Got the little Kubota running pretty good--cleaned out gas line, replaced gas filter, cleaned out carb--lots of little chunks of dirt (or something) in the metal bowl at the bottom, and some stuck in the electric-fuel shut-off that screws into the bottom..new plug, new oil filter, air filter, filled w/ syn 10w-30 oil--had a hard time geeting the rear wheels off the axles where there were rusted on----the PO , i think left it out in the weather...
My brother is getting parts from the dealer and manuals, as I couldn't download from the Kubota website--new blades, belts, some TLC and some wax/elbow grease--I think my brother came out smelling like a rose on this one! 
This little mower seems to be very, very well constructed...but the dealer told my brother they didn't sell many, as they were$$$$...and most folks want a throw-away

more later...


P.S.--There is a cable laying on the right side of the mower deck, disconnected, that goes up to the engage lever near the r-side of the engine. B-4 I get the manuals -has anyone seen this before?


----------



## Fordfarm

Sounds like you gat it handled! No idea what the cable is for, but can you post a photo? I'm looking at trading for a 1400(?) Bota and need to know all I can about these things before I go ahead. I HATE my little JD STX38 Yellow deck! I need something a little bigger, with more power. R, R, R!


----------



## Archdean

Let me know if you need more info,, i'll have to look as I only own diesel Kubotas. but I can still access them for info!! The litle cable was probably for blade pto engagement!!


----------



## glenn27

Thank You---I'm waiting for the manuals-should be a day or two, and I can see where the cable should be connected on the deck, but obviously, the PO took it off for a reason, but seeing as his lawn care business went belly-up, and he owed everyone around, now has vanished, nothing would surprise me.....

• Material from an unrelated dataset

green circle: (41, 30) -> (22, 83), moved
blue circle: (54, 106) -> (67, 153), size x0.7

What the HE** is wrong w/ people???#[email protected]$:


----------



## glenn27

*Last Follow-up on the T1670*

Last update on the Kubota mower for my brother--he's had it back about 6 weeks--is very happy w/ it-says he's put 20+ hours on it now as he had a lot of grass he hadn't gotten to for awhile.... Says it's used just a little oil,--it had sat for a good amount of time B-4 he got it, and he's greased it, and blown the air filter out......

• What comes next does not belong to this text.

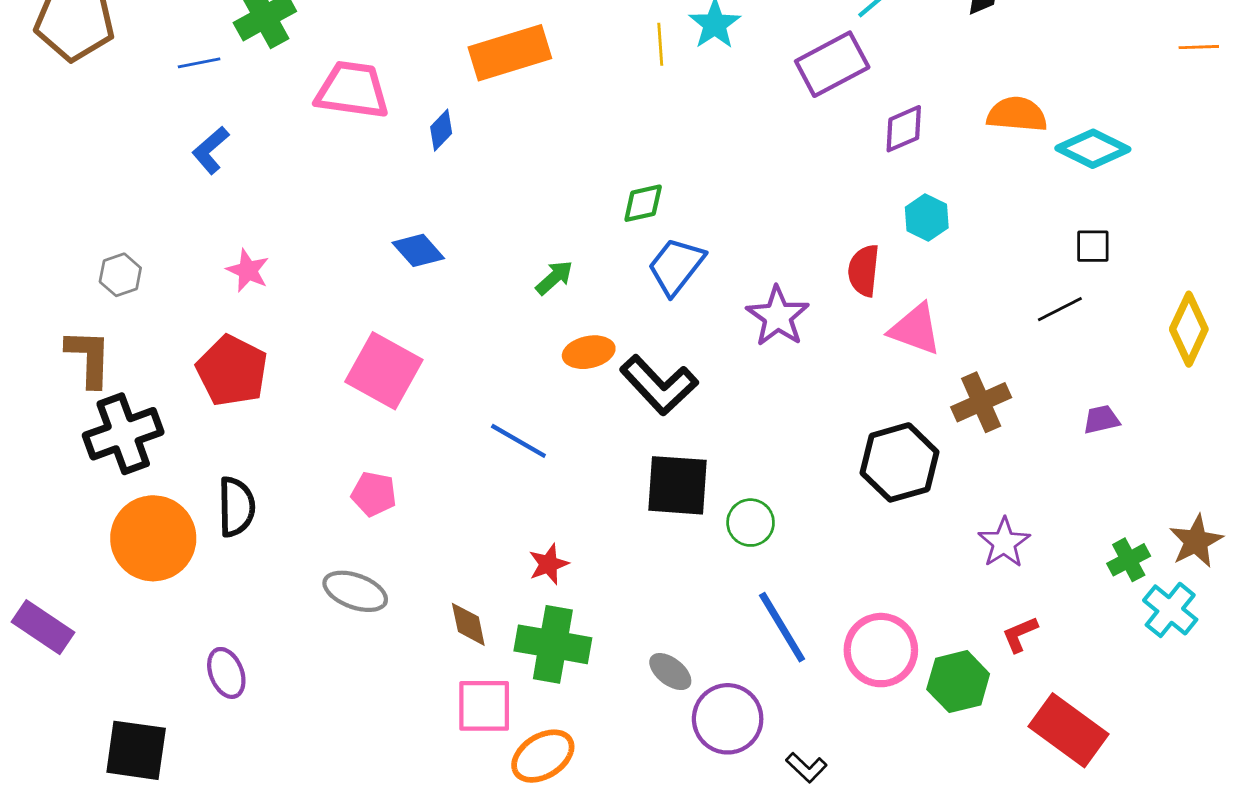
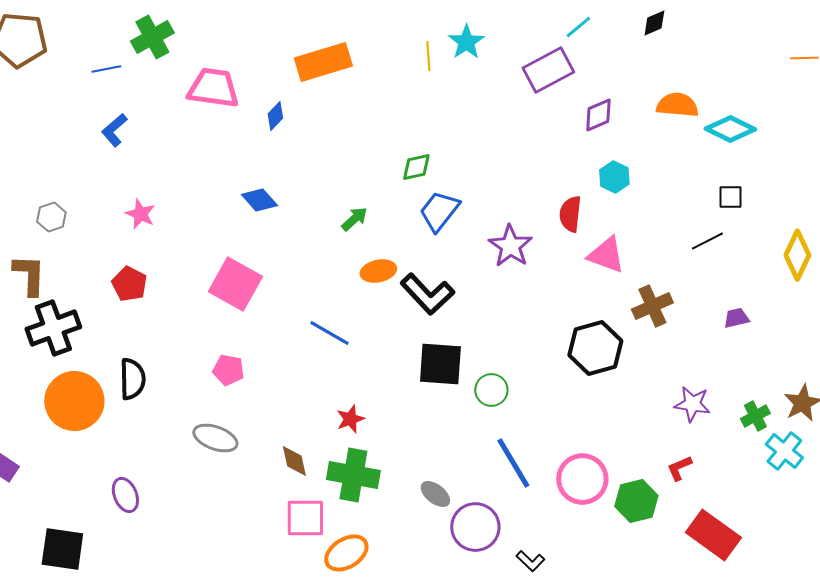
red pentagon: (232, 371) -> (129, 284), size x0.7
purple star: (1004, 543) -> (692, 404), moved, turned -30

He bought the "mulcher kit" for the deck from Kubota, and it was a little difficult at first until I got all thge pieces assembled in the right order--had to drill six holes under the deck to attach it--but it did seem to quiet the deck noise down some.....
All in all-they seem like a well-built mower, the deck is certainly a heavier steel then my Jdeere one ....and it steers a little easier, but more pricey......
Parts were, also, more $$, then say-a comparable part of another manufacturer.
All in all--taken care of--it should last a long time..:cheers:

Oh--The cable I was asking about laying down on the deck went to the 'blade-brake', which would stop the blades from turning the instant you disengaged them--it had frozen up on the previous owner--thats why he probably disconnected it....


----------



## Live Oak

Glad to hear things worked out and your brother got a nice mowing machine out of the deal. Now we just need about 2 feet of rain to catch us back up to where we should be rain fall wise and get the grass growing again.


----------